Pick out every line below that contains the word "this" and copy each one. Case counts.

▸ **THE DATA**
* * * * * * * * *
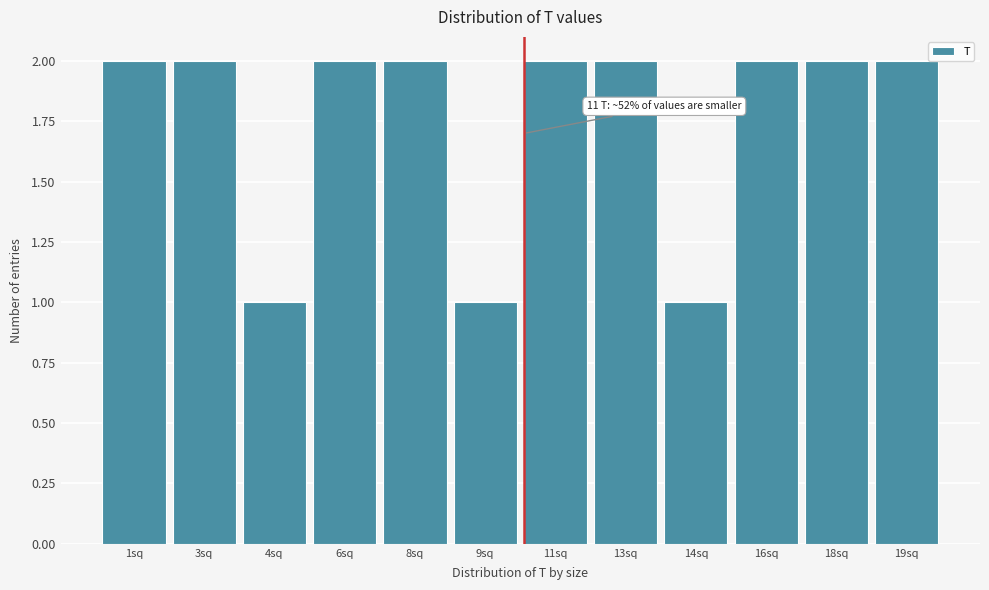

Reading right to left, list all the values displayed in this chart.

19sq=2	18sq=2	16sq=2	14sq=1	13sq=2	11sq=2	9sq=1	8sq=2	6sq=2	4sq=1	3sq=2	1sq=2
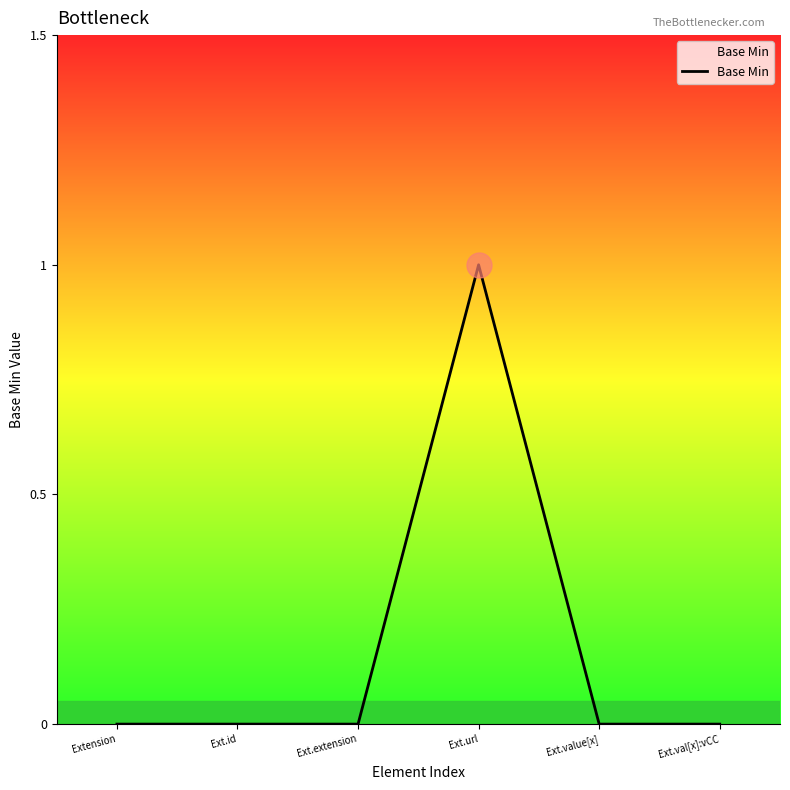

Is this an area chart (filled region under the line)?

No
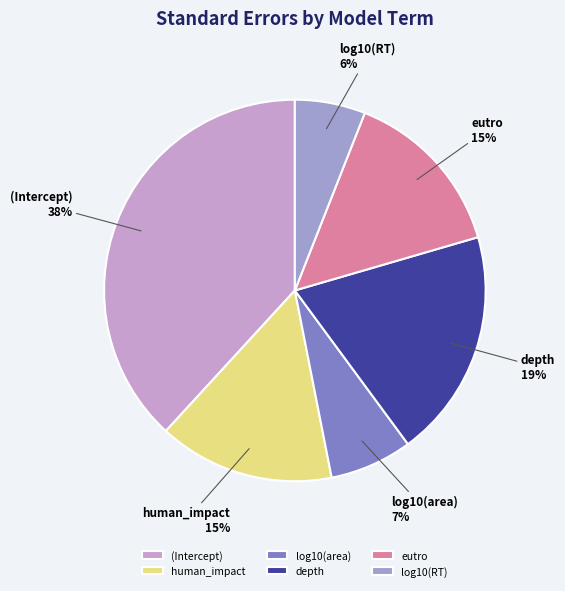

To the nearest percent, what portion does log10(area) represent?

7%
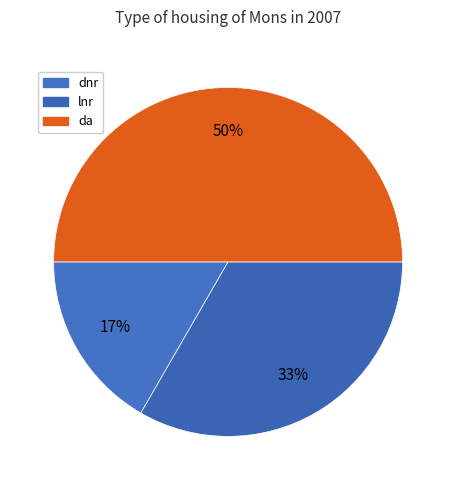

Count the number of slices in the pie.

3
* * * * * * * * *
▸ **ANSWER BOX**
Reading right to left, list all the values displayed in this chart.
Is this an area chart (filled region under the line)?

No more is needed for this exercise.